そして、俺がまだ『ちはる』に未練があることを知っていて、気を利かせたのだろう。でも、そこに彼女の意思はあるのだろうか。
「当然だろ。こんな重い仕事を無理矢理やらせる訳ないだろう」
思案顔の俺に対して亮平は当たり前だという顔をして答えた。
「そう。でも、彼女って余程のことがないと時間外勤務はしないよね?」
「それが、ここ1週間は毎日7時くらいまでいるんだよな。遅い時は9時近くまでいたことがあってさ。
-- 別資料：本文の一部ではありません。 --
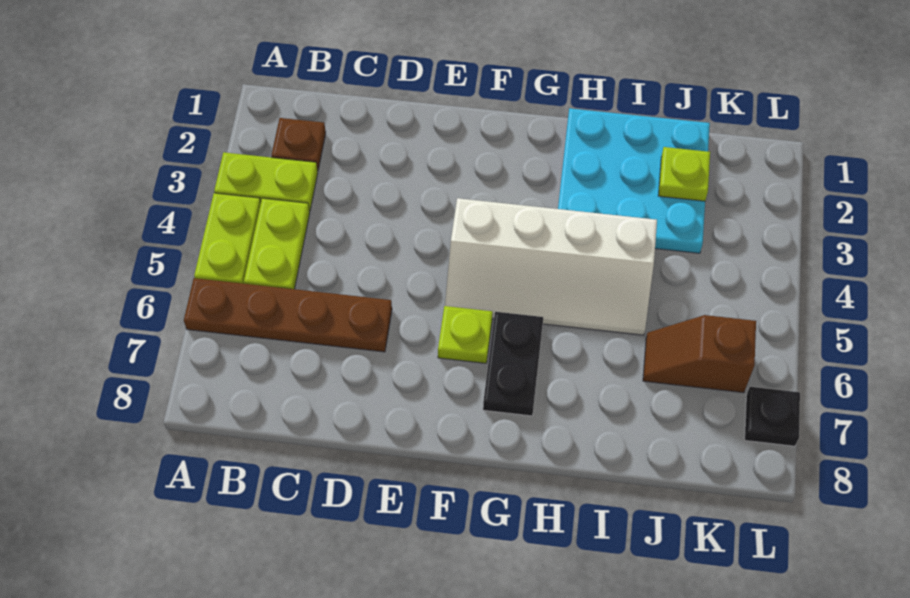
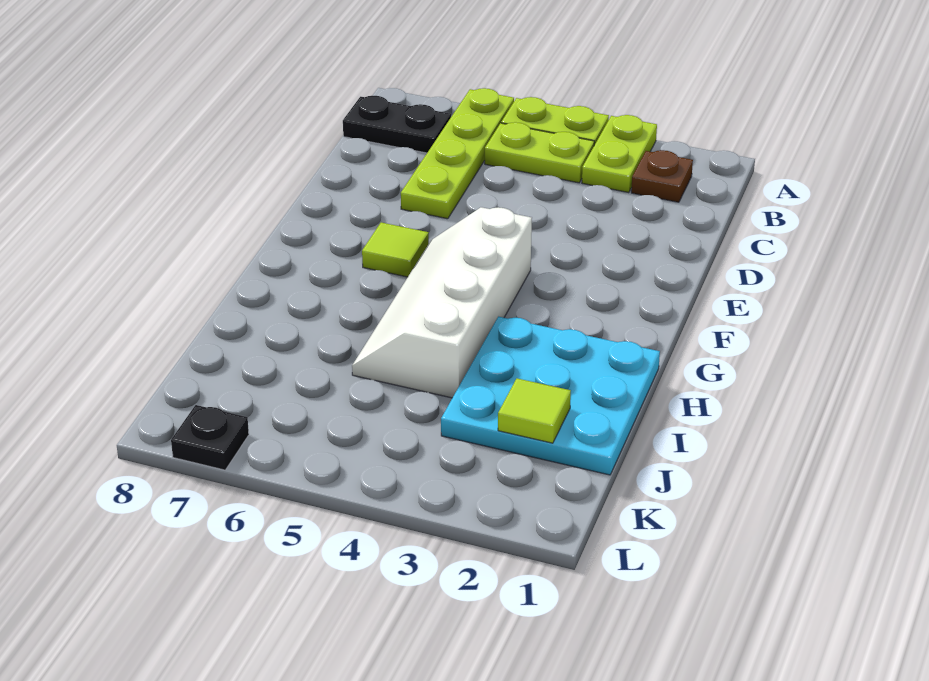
brown plate A6:D6 level 1 -> lime plate A6:D6 level 1
lime plate F6 level 1 -> lime tile F6 level 1
black plate G6:G7 level 1 -> black plate B7:B8 level 1
lime plate J2 level 2 -> lime tile J2 level 2
brown slope J6:K6 level 1 top K -> none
その日はさすがに駅まで一緒に帰ったよ」
「へぇ……」
「なぁ、これってチャンスじゃないか?」
「チャンスって?」
「俺の予想だと、あいつ彼氏と別れたな。少し前なんてかなり沈んでいたしな」
「あっ」
「なんだよ、あっ、って。何か気になることでもあったか?」
「少し前、沈んでたって言ったじゃない? いつだったか朝早くに出勤した日があって、あの時たぶん泣いてたような気がする」
「おう、そうすると俺の予想もまんざらではないかもな。同じプロジェクトで一緒に仕事してあいつの気持ちがお前に向くといいな」
「そんな簡単に亮平の思惑通りにはいかないと思うけどね」
「まぁ、少しずつ近づくんだろ。チャンスをあげたんだぜ。活かせよ」
俺を慰めてくれた『ちはる』のタオルは今は職場のロッカーにある。ずっと渡せなくて家に置いていたのだが、彼女が同じ会社で働くようになって渡すタイミングを見計らっている。